Ronnie Wood, wizen-faced survivor of rock'n'roll excess, is sipping daintily on 
a 
glass of coconut water. "Love it, 100%," he says, his leg jiggling with 
enthusiasm so that the ice cubes in the white liquid clink as he talks. 
"Little taste of holiday, right there." Wood laughs throatily. "I drink 
so much coffee, this helps balance me out."
Buy it from 
        1. Buy the CD
        2. 
        3. The Rolling Stones
        4. Some Girls (2CD Deluxe Digipack Edition)
        5. A&M
        6. 2011
When a Rolling Stone admits that coffee is his greatest vice, 
you know times have changed. During his time as guitarist for the band, 
Wood estimates he's burned through £20m on drugs and alcohol. His 
bandmates didn't think this was particularly exceptional. Keith Richards, after 
all, used to indulge in speedballs of cocaine and heroin with 
such regularity that he cheerily referred to the toxic cocktail as "the 
breakfast of champions".
But nowadays things are rather different. The Stones have all grown up – Wood, 
at 64, is the youngest in the band; drummer Charlie Watts the eldest at 70 – 
and, despite hovering perilously around retirement 
age, they are still working. This month sees the release of a 
re-mastered version of their hit 1978 album Some Girls, 
including new tracks unearthed from the archives by producer Don Was. 
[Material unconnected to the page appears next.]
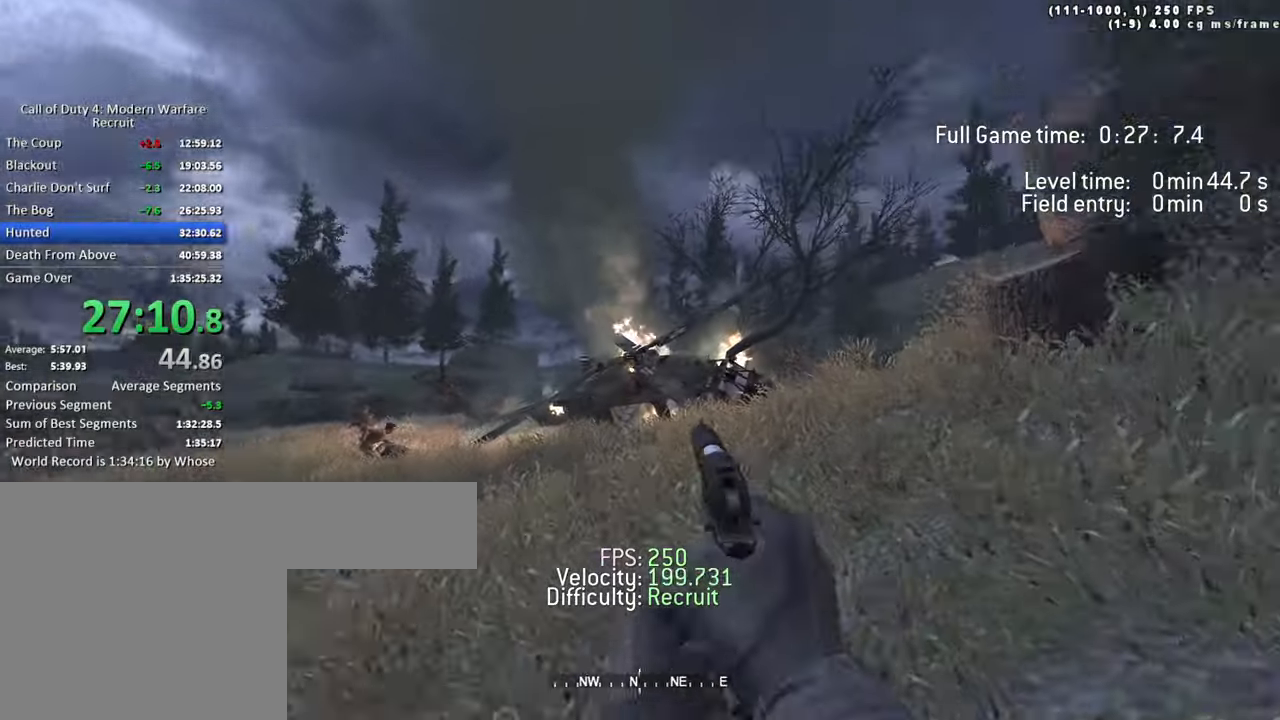
{"keys": ["a", "space", "w"], "events": [[50, "shift", "up"], [100, "a", "down"], [133, "d", "up"], [283, "space", "down"]]}
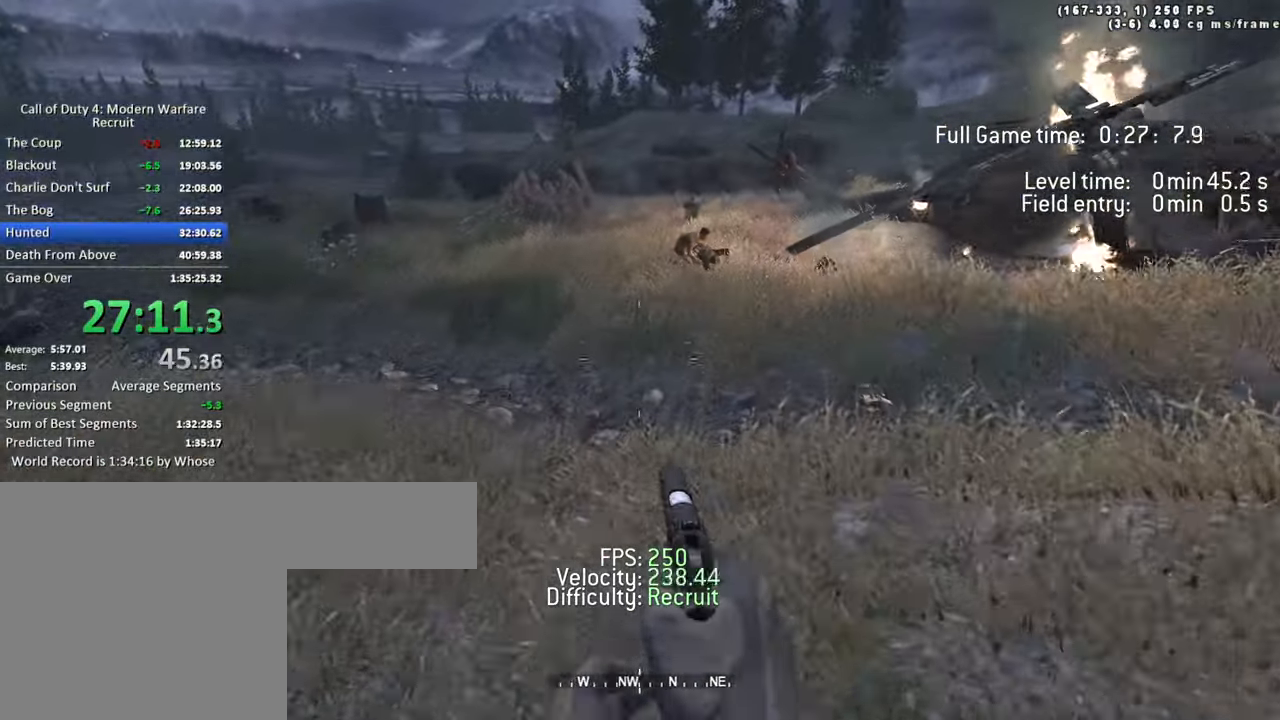
{"keys": ["d", "w"], "events": [[17, "space", "up"], [250, "shift", "down"], [400, "d", "down"], [400, "shift", "up"], [433, "a", "up"]]}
The expanded album will also feature a previously unseen Helmut Newton 
photo session from the time, depicting the band in a series of moody 
rock'n'roll poses – all cheekbones and pouty insouciance.
Today, 
when I meet Wood in the upholstered plushness of a central London hotel, he 
looks essentially the same as he did three decades ago – a bit more 
weather-beaten, perhaps, but still sporting an identical Worzel Gummidge 
hairstyle and spray-on skinny jeans that seem to have been beamed in 
directly from the 1970s. Does it feel surreal looking back to those 
photographs now?
"Yeah," he says. "It doesn't seem like it's been all those years. What is it, 
30?"
Thirty-three.
He gapes in mock horror. "The 80s only seem like yesterday to me. The 90s went 
so fast. Before you know it, time has flown by."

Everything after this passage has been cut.